Sargento Alison Maia havia sido transferido de Calda Novas para Iporá para ser auxiliar de gabinete odontológico

Por Hélmiton Prateado

O desembargador Luiz Eduardo de Souza, do Tribunal de Justiça de Goiás concedeu liminar em Mandado de Segurança determinando a suspensão da transferência do sargento Alison Maia de Caldas Novas para Iporá. O comandante-geral da Polícia Militar, coronel Divino Alves havia editado um decreto transferindo Alison Maia para Iporá, cidade a 400 quilômetros de Caldas Novas, onde ele mora, por perseguição política liderada pelo prefeito cassado Evandro Magal (PP).

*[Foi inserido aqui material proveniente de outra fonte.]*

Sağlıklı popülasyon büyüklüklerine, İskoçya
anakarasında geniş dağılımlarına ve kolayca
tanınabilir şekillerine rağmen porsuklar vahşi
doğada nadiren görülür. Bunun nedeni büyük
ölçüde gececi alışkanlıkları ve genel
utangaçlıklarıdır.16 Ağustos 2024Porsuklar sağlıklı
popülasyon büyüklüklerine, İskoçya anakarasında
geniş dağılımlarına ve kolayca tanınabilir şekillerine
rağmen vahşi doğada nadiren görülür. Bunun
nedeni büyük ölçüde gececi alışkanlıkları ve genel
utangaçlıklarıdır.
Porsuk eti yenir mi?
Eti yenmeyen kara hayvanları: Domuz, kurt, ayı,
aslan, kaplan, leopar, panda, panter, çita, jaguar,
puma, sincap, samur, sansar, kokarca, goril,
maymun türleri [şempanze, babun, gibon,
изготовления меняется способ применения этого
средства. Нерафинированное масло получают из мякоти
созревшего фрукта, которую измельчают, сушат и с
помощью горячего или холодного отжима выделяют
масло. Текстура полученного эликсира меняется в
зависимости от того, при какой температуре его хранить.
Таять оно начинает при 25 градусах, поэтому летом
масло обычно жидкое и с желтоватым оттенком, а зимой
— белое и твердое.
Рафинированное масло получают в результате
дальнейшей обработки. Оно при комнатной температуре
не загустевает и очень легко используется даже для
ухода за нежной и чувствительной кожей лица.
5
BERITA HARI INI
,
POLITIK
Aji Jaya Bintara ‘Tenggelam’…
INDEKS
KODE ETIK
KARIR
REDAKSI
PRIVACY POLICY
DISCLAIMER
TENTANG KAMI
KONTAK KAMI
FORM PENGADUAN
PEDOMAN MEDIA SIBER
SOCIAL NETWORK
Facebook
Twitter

Subtenente Luís Cláudio Coelho, presidente da Assego. Irmãos de farda acorreram em defesa de Alison Maia

Após ser cassado à unanimidade pelo Tribunal Regional Eleitoral por abuso do poder de informação o prefeito Evandro Magal não se conformou em deixar Alison Maia na cidade, sabendo que nas eleições extemporâneas que vão ocorrer ainda nesse semestre Maia é líder em todas as pesquisas de intenção de voto. Aliado a outros políticos da situação na cidade, Magal pediu e conseguiu que o comando da PM removesse Alison Maia para uma cidade distante para que não incomodasse politicamente seu grupo em Caldas Novas.
Após tomar conhecimento da absurda medida administrativa o presidente da Associação dos Subtenentes e Sargentos da PM, subtenente Luís Cláudio Coelho determinou que a assessoria jurídica da Assego impetrasse o mandado de segurança em favor de Alison Maia. “Não podemos aceitar uma injustiça dessas e o uso de instrumentos de política rastejantes assim para impedir a democracia, a vontade popular e os direitos de um profissional de conduta ilibada como é o sargento Maia”, frisou.

Prefeito cassado Evandro Magal fez ingerências políticas para transferir Alison Maia

Em seu relatório o desembargador lembrou que Evandro Magal moveu três sindicâncias contra Maia, “todas elas infrutíferas”. A medida administrativa era tão absurda que um sargento treinado para atuar contra o crime foi designado para servir na função de “auxiliar do gabinete odontológico do município”.
“Na hipótese subexame, identifico os pressupostos autorizadores da liminar postulada, porquanto, aparentemente, o ato administrativo impugnado encontra-se desprovido de adequada fundamentação. Somam-se a isso os evidentes prejuízos emocionais e financeiros que a transferência do impetrante do município de Caldas Novas causará a ele e à sua família”, asseverou o desembargador.
Alison Maia festejou a justa medida concedida a ele e agradeceu a intervenção do presidente da Assego, subtenente Luís Cláudio Coelho. “Nossos irmãos de farda estão sempre presentes para nos socorrer e Deus sempre é justo conosco”, finalizou.
O prefeito Evandro Maga negou que tenha pedido a transferência de Alison Maia e que isso é medida de governo. “Eu não me ocupo desse tipo de coisa”, disse Magal. Ele confirmou ter sido autor das outras três representações feitas no comando da PM e que foram classificadas como “litigância de má fé”.